**Brief 1:**
Decide whether each statement below agrees with the passage on ablation imprints. Answer yes or no for each and quote the words of the passage that decide it.
(a) Ablation caused by a femtosecond X-ray laser pulse occurs above a sharply defined threshold.
(b) The ablation threshold contour usually lies close to the hot beam center.
(c) Non-thermal phase transitions take several picoseconds.

**Extract provided:**
++++++++++
The fundamental principle of ablation imprints methods resides in the fact that ablation induced by a femtosecond X-ray laser pulse occurs above a sharply defined ablation threshold. This leads to a formation of a sharp threshold contour that coincides with an iso-fluence beam contour located exactly at the ablation threshold fluence $F_{\text {th}}$. Among other threshold processes, non-thermal melting [37] belongs to the most promising ablation processes applicable in laser beam imprinting. As the characteristic time scale of non-thermal phase transitions is only a few hundreds of femtoseconds [38], the ablation threshold contour is formed prior to onset of thermal effects. Furthermore, as the threshold fluence is rather low, the ablation threshold contour usually occurs at locations sufficiently distant from the hot beam center. These two important aspects of the interaction protect the contour from being compromised by hydrodynamic or thermomechanic effects and significantly extend the dynamic range of reliable application of imprinting methods.
++++++++++
**Dataset:**

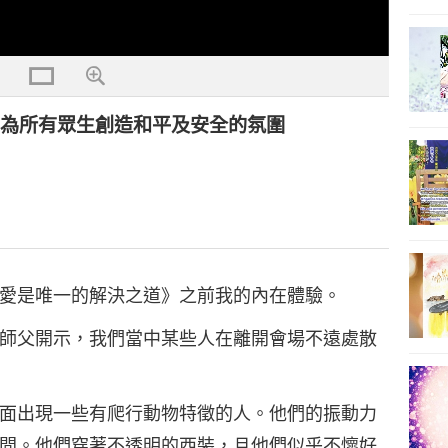
，為所有眾生創造和平及安全的氛圍
愛是唯一的解決之道》之前我的內在體驗。
師父開示，我們當中某些人在離開會場不遠處散
面出現一些有爬行動物特徵的人。他們的振動力
間。他們穿著不透明的西裝，且他們似乎不懷好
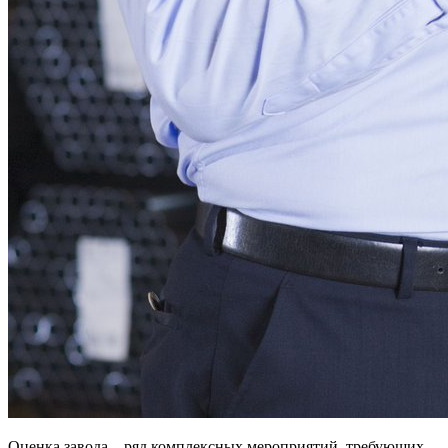
Оценка завода – ряд комплексных мероприятий, требующих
++++++++++
**Brief 2:** Retype every line of text in the rows of Block 1 without any changes. Leave the pictures out.

**Problem solution 1:**
(a) Yes: "ablation induced by a femtosecond X-ray laser pulse occurs above a sharply defined ablation threshold"
(b) No: "the ablation threshold contour usually occurs at locations sufficiently distant from the hot beam center"
(c) No: "the characteristic time scale of non-thermal phase transitions is only a few hundreds of femtoseconds"

**Problem solution 2:**
，為所有眾生創造和平及安全的氛圍
愛是唯一的解決之道》之前我的內在體驗。
師父開示，我們當中某些人在離開會場不遠處散
面出現一些有爬行動物特徵的人。他們的振動力
間。他們穿著不透明的西裝，且他們似乎不懷好
Оценка завода – ряд комплексных мероприятий, требующих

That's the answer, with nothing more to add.